Celia Sack has got you covered. At Omnivore Books on Food, a deceptively small shop in San Francisco’s Noe Valley, the floor-to-ceiling bookshelves are overflowing with the culinary wisdom of the ages, from every part of the globe. Yes, some of the cookbooks are more than a century old. No, you should not feel apprehensive about thumbing through them.

“I have an M.O. for my store that’s based on being welcoming and accessible,” says Sack, a San Francisco native, seated on a wooden stool in a corner of her store. “Because when I was a young collector, I felt like a lot of antiquarian bookstores and dealers were very discouraging. They didn’t want you to look behind the counter, they didn’t want you to touch anything, they didn’t trust you to handle anything.”

Sack, who is Jewish, has been collecting vintage and antiquarian cookbooks since her early 20s — she was influenced by a girlfriend who ran a now-closed bookstore on Clement Street, an internship at the auction house Christie’s while she was in college in New York, and her work at a rare-book auction gallery. For her, getting newbies interested in collecting is half the fun.

“I love watching people get excited about books. Their excitement of discovery reflects my own, so it makes me really happy to see it,” she says, referring to her modestly priced antique books (many in the $30 to $70 range) as a “gateway drug” that often gets customers interested in collecting more seriously.

Organized by theme and subject, the shop features a sizable Jewish and Israeli cuisine section, including “Jerusalem,” the much buzzed-about tome of gourmet Middle Eastern cuisine by chefs Yotam Ottolenghi and Sami Tamimi. The book has been a bestseller since its publication last October.

Another of Sack’s recent favorite acquisitions in that section is pretty different: a 1930 edition of “Tempting Kosher Dishes,” published by the Manischewitz company, featuring recipes like matzah dumplings, chocolate “wine cake” and cheese balls … made with matzah meal, of course.

At a time when independent bookstores are struggling, and many home chefs are more likely to turn to the Internet than a cookbook for a recipe, Sack says her store has been successful because a cookbook provides an experience that recipe blogs simply can’t reproduce. “My partner, Paula, has a great way of putting it: Having a single recipe rather than a whole cookbook is like having one song on your iPod shuffle rather than a whole album,” she says.
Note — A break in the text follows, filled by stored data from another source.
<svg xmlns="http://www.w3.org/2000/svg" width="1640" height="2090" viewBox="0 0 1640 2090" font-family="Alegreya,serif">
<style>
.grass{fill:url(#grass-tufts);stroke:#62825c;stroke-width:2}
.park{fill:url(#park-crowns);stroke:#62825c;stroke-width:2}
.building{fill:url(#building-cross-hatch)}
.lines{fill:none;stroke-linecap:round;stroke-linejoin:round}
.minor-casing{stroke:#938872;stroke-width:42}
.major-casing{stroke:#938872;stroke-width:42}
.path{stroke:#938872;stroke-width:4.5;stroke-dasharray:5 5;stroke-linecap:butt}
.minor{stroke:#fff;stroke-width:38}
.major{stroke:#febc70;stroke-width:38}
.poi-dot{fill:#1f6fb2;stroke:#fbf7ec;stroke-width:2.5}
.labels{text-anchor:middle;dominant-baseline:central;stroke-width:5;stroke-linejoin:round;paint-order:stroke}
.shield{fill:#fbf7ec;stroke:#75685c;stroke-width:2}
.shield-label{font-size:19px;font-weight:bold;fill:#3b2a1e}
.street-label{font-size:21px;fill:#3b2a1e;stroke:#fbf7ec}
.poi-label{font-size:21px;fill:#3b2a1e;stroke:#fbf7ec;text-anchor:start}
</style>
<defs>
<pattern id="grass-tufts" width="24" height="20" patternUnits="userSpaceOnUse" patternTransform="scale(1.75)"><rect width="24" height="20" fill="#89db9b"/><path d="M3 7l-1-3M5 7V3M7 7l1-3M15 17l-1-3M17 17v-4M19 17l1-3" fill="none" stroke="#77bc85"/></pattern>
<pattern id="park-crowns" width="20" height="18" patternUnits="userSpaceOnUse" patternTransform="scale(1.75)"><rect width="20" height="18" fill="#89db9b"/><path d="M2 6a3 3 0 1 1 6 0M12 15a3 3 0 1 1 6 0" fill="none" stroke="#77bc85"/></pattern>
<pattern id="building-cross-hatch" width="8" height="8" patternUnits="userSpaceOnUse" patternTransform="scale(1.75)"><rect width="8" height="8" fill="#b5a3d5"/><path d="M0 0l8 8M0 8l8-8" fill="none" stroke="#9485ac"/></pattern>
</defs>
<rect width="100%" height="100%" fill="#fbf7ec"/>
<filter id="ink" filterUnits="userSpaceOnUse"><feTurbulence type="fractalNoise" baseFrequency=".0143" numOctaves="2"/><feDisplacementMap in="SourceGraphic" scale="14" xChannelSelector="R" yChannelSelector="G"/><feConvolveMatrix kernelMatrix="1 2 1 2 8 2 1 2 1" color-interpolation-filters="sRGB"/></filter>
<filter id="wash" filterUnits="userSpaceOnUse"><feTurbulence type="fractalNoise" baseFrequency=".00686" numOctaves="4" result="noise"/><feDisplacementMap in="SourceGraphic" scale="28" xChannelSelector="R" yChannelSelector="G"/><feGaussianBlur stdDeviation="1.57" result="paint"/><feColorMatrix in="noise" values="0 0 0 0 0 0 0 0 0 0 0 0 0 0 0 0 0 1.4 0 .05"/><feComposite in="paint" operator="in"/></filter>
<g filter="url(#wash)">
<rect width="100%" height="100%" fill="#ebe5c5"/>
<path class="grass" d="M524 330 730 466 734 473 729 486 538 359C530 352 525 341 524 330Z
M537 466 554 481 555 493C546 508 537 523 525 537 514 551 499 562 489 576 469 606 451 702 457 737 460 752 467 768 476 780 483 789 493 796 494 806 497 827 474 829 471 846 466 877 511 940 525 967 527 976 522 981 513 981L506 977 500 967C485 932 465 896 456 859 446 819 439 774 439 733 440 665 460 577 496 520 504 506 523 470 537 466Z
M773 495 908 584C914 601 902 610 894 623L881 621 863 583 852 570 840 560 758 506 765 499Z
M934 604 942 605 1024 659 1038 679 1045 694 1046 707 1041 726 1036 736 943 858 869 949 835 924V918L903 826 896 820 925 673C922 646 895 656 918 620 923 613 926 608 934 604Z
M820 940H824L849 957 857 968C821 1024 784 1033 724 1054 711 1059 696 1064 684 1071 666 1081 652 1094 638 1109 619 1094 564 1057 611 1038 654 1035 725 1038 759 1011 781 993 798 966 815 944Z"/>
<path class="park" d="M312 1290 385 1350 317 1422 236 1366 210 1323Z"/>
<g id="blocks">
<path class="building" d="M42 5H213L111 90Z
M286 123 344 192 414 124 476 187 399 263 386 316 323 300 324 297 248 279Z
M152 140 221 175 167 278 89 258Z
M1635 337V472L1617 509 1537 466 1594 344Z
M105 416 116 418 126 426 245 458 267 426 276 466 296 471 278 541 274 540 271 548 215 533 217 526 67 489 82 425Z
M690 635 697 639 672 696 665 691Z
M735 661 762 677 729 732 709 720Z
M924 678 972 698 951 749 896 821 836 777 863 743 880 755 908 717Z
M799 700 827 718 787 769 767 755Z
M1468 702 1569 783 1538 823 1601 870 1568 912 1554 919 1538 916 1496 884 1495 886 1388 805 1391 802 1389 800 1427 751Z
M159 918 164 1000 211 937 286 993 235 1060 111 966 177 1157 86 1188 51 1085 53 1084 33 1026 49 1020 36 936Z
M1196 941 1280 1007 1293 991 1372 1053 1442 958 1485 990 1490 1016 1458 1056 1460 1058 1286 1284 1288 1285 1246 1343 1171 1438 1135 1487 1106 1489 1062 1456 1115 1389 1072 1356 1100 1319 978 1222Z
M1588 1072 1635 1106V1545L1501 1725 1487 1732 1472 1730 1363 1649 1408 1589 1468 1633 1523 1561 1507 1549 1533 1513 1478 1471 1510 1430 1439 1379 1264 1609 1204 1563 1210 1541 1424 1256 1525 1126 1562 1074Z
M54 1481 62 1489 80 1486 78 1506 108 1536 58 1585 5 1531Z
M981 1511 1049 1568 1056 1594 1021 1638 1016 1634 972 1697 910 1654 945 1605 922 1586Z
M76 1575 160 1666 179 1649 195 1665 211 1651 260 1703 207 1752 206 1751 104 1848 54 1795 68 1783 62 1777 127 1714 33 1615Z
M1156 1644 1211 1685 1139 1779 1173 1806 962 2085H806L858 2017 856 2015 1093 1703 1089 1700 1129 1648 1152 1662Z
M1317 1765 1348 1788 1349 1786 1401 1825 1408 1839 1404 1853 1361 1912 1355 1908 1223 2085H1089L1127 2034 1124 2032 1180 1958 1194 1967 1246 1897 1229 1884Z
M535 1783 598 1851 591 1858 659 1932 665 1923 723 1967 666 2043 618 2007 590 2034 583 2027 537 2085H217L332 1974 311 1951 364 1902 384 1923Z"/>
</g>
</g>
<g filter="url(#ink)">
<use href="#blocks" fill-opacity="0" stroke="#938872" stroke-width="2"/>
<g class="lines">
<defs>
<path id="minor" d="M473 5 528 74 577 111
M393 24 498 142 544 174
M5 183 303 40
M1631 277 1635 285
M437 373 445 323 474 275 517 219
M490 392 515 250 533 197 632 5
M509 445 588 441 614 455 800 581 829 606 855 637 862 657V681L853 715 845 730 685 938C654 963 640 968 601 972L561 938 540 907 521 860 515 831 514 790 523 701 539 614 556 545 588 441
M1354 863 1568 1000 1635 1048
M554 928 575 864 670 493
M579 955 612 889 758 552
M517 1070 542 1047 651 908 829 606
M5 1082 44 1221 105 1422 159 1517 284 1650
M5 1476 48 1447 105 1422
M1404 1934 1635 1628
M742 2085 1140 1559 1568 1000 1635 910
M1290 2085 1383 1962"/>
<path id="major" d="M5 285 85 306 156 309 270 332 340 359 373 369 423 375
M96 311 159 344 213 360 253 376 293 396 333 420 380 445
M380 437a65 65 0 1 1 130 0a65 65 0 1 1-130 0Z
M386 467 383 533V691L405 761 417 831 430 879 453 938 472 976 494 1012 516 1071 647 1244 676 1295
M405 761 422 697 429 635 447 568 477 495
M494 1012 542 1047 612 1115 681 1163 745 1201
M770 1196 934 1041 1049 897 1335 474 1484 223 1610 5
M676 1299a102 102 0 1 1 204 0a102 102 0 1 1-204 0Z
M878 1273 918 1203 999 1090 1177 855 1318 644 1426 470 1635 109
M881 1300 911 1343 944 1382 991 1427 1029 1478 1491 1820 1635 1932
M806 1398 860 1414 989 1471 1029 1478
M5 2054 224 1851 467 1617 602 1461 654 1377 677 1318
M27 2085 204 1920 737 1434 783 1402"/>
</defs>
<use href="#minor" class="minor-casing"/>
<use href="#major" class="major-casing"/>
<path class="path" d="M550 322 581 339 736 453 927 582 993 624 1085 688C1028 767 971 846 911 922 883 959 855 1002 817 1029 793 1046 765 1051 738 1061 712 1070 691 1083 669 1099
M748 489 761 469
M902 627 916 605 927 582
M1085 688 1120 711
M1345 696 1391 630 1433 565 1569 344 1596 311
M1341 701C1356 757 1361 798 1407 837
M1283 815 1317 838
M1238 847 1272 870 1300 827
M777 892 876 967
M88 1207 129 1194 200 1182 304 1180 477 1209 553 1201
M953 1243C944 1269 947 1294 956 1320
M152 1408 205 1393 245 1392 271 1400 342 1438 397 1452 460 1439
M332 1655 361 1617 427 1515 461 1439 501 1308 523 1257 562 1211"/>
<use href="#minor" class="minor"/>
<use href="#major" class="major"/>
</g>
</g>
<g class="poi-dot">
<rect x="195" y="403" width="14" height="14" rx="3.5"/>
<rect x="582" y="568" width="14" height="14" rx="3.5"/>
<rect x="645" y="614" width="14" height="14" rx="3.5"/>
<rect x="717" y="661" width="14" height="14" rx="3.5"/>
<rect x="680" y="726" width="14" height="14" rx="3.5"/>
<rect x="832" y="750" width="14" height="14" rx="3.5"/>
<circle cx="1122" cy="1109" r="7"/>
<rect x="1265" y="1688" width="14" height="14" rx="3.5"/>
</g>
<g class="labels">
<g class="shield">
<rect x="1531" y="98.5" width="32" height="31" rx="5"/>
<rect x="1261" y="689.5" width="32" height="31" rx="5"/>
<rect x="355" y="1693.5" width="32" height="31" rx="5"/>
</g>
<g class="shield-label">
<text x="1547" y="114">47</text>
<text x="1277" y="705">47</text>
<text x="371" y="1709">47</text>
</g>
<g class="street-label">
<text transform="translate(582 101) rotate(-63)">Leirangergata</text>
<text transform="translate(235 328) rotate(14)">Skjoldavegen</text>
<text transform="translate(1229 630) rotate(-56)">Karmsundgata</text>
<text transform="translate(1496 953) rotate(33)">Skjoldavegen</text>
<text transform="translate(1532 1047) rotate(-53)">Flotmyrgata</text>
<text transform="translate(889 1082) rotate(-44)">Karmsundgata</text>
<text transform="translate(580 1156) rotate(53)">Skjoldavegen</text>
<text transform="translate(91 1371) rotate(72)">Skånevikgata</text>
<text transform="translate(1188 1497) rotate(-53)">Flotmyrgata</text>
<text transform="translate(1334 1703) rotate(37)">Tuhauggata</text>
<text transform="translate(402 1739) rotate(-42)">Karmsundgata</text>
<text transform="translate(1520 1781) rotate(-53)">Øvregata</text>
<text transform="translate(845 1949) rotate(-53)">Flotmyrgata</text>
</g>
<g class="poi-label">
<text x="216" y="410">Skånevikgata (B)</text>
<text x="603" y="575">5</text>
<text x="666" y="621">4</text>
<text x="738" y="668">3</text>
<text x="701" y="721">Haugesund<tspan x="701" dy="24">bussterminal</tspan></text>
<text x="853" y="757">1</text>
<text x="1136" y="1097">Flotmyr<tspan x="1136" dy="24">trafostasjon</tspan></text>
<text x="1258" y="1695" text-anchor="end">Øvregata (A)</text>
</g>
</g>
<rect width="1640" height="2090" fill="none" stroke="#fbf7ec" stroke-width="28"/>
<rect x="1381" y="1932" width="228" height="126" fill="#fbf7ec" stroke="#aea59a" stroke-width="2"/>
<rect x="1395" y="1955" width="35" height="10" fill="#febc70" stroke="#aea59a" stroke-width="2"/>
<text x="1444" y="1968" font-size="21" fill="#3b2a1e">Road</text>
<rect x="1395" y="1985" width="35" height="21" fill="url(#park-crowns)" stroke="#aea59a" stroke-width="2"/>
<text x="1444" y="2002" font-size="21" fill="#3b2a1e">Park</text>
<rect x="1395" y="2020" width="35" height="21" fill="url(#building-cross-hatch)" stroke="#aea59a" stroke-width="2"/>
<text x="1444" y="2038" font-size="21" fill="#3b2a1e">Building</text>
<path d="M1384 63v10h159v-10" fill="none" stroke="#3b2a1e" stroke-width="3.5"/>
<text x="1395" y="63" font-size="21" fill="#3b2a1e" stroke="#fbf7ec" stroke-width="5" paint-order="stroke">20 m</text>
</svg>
“Somebody’s curated that whole album or that whole book to be a collection that all makes sense together. And with a blog, it’s often just one person [writing] … With a cookbook, you have writers, editors, ideally multiple people testing the recipes. The best cookbooks also kind of build on themselves, starting with a foundation and getting more complex as you go.”

The couple also own the pet shop adjacent to the store; it’s been there 14 years to the bookstore’s five. But the success of Omnivore Books speaks to the audience that’s clearly still out there for cookbooks, new and vintage: On a recent Friday afternoon, the cozy shop always had at least a few customers browsing. Sack says her clientele includes chefs (Alice Waters is a fan), amateur foodies, tourists and even a couple of A-list celebrities who buy from Sack online.

It helps to have a jam-packed schedule of interactive events and author appearances, with the evening’s offerings announced on a “Menu du Jour” chalkboard outside the store. Regular cooking competitions — Sack is partial to pie contests — often see customers spilling out onto the sidewalk and down the street. The competitions are free for contestants, and $5 for those who just want to taste all the entries; winners are chosen by anonymous vote and split the door money with the store as a prize.

At a recent contest, Sack momentarily panicked when a couple of police officers walked up. “I thought they were going to tell us the crowd had gotten too big, and I asked if we were blocking sidewalk traffic or something,” she recalls. “Then one of them goes, ‘No, I baked a sweet potato pie!’ And it was a really good pie! We have pictures of him holding the empty pie plate and talking to kids.”

Omnivore Books is located at 3885 Cesar Chavez St., San Francisco.